Stay Invested for Long-Term Financial Security


Telling investors not to panic and stay invested in the market is an easy thing to say, yet, it’s a significantly more difficult thing for investors to do – especially if they believe some media reports that the market is “crashing.”

Yet, staying invested is exactly what investment professionals like Richard Evans, principal of Richard L. Evans Investment Management recommends. In fact, he emphatically stresses to the firm’s clients that the market isn’t crashing as much as it is going through a normal cycle.

“The biggest problem (that) investors – and most advisors make – is selling out when markets decline. They panic. I want to stay invested and keep buying when the markets are declining, so that we have more shares when the market recovers,” Evans explained.

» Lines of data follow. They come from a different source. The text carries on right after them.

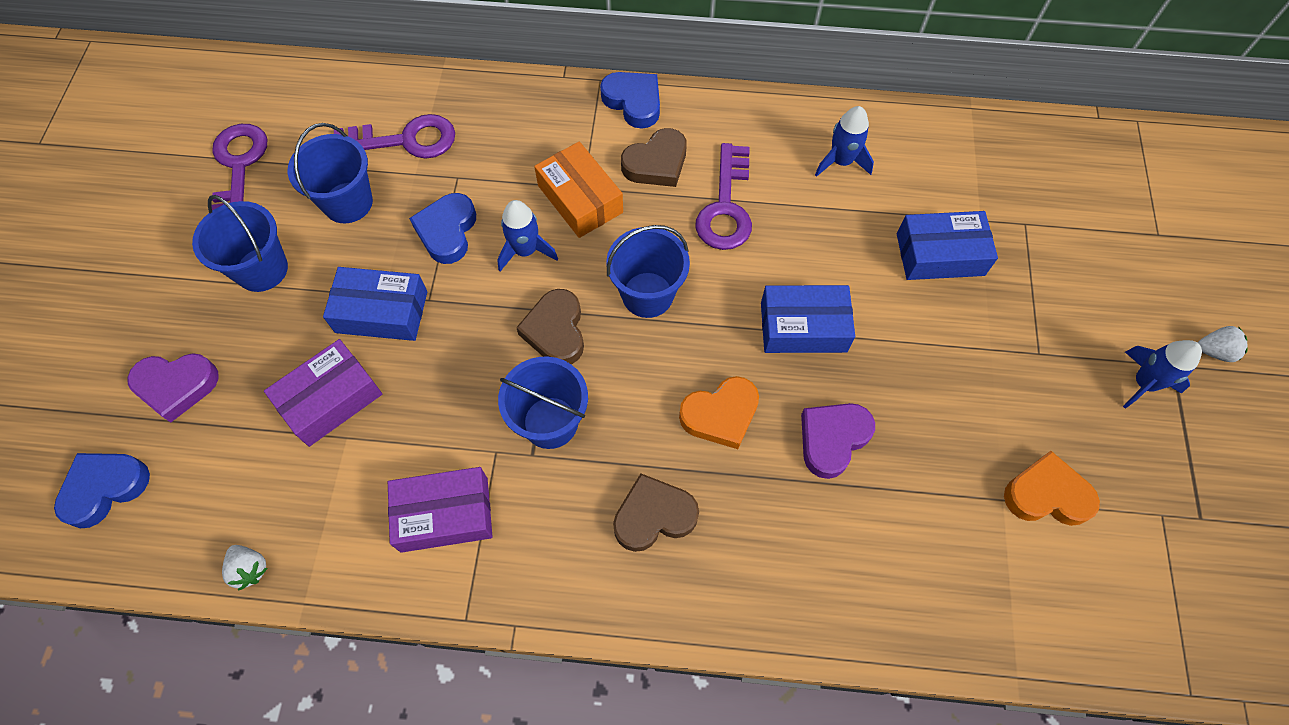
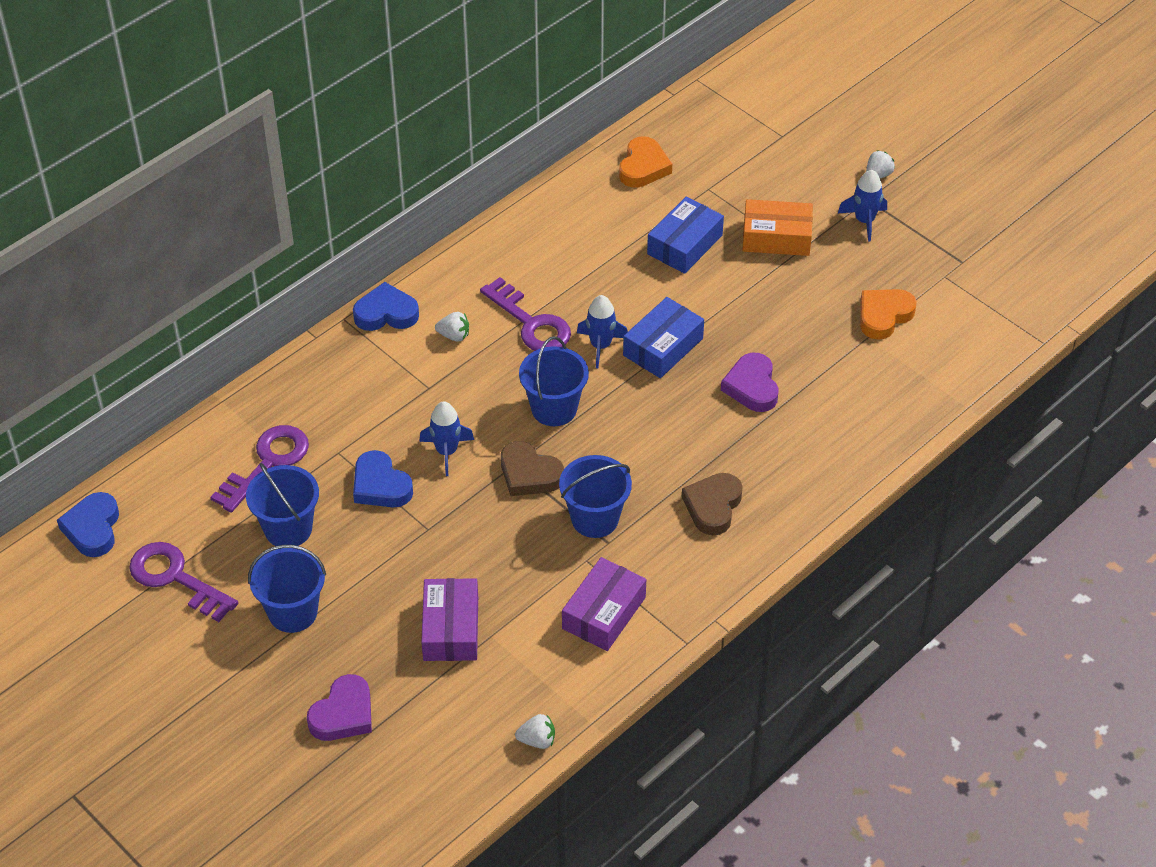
camera: 50 degrees left, 15 degrees down
blue heart [54,453,150,528] -> blue heart moved to [57,492,119,557]
blue box [323,267,427,341] -> none
orange box [534,142,623,238] -> orange box moved to [742,199,813,256]
brown heart [621,128,687,187] -> white strawberry [435,312,469,342]
orange heart [679,376,759,449] -> orange heart moved to [619,136,672,188]
blue rocket [815,106,874,177] -> blue rocket moved to [577,295,628,368]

Recovery statistics after the 2008 Great Recession – which saw a mass exodus of investors from the market – show, nearly a decade later, the rewards for staying in the market, even as the natural human “fight or flight” response urged people to exit during that time.

For example, an average investor with $10,000 in the American S&P 500 in January 2007 would see that amount drop to $5,800 by March 2009 when the bulk of the exit occurred. Leaving that $10,000 invested would have shown the average investor growth to $17,000 by the end of 2014, according to economic calculators factoring market responses during that time period. In fact, investing in a downturn often transforms into a significant increase when the market is up. If the same investor had added $10,000 at the end of March 2009 to the original $10,000 from January 2007, the value of his or her investment would have increased to $46,000.

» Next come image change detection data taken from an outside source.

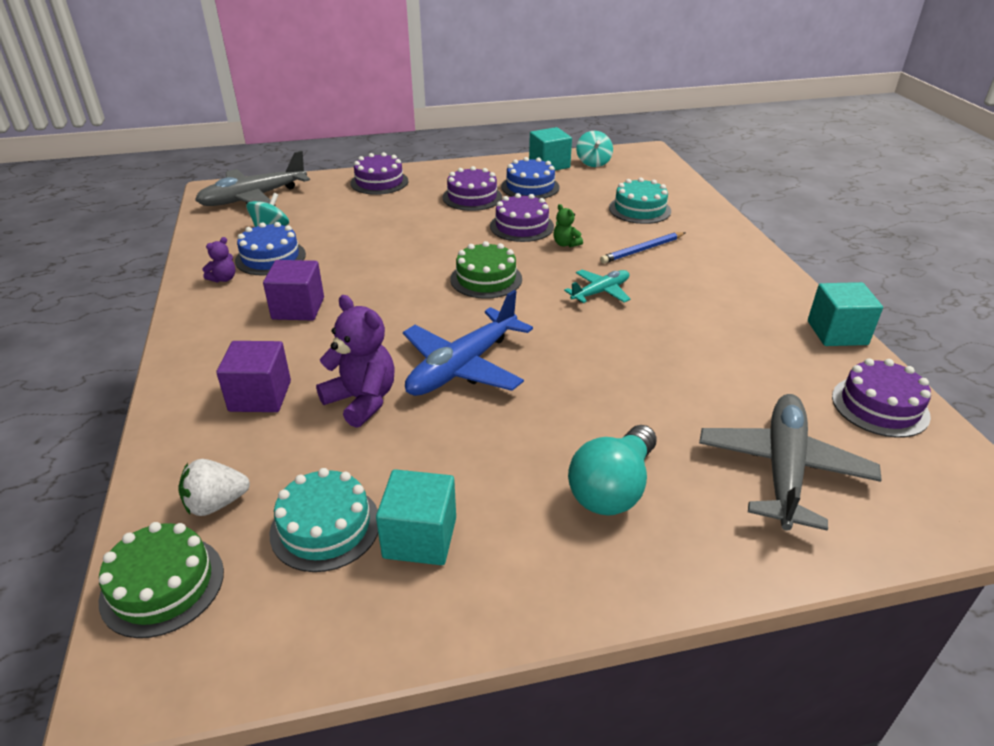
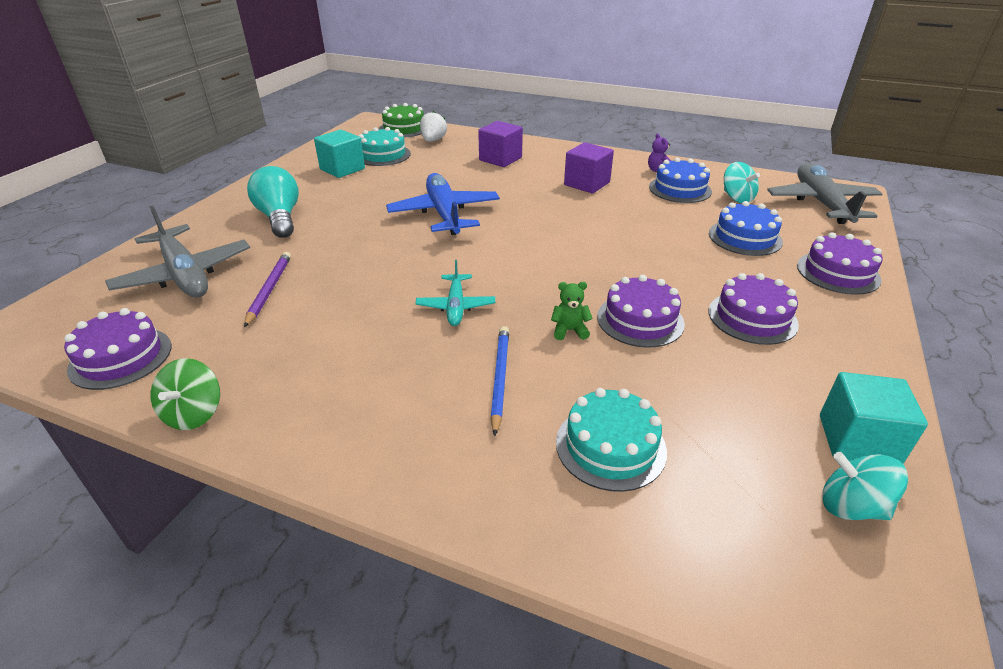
camera: 125 degrees right, 0 degrees up
purple teddy bear [316,295,395,428] -> none
green cake [450,241,522,299] -> none
blue cake [501,157,560,199] -> blue cake moved to [709,201,783,256]
turquoise cube [808,282,883,346] -> green spinning top [150,358,220,430]
none -> purple pencil [244,252,291,327]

“My clients want their money to grow safely over time,” Evans said. “We are not so much numbers as we are risk management. We do not advertise any performance numbers, as I do not want to attract any clients who want performance. When the markets are advancing, fine, but our emphasis is risk management on the downside. My clients want to sleep at night. They want to see their portfolios advance over a complete market cycle, which they do.”

Evans views ETFs and index funds as the biggest problem in today’s financial world. He labels them as “fads” and fool’s gold sold by stockbrokers whose first priority is not of a fiduciary nature. He sees them as high risk in portfolios; risk that does not aid an investor in reaching financial security goals, as they will only precipitate short-term selling.

“I believe in risk management above all, and place risk management above performance goals,” Evans said. “I construct portfolios so investors do not panic.”
Richard L. Evans Investment Management, LLC is an independent, registered investment advisory firm based in Flossmoor, Illinois.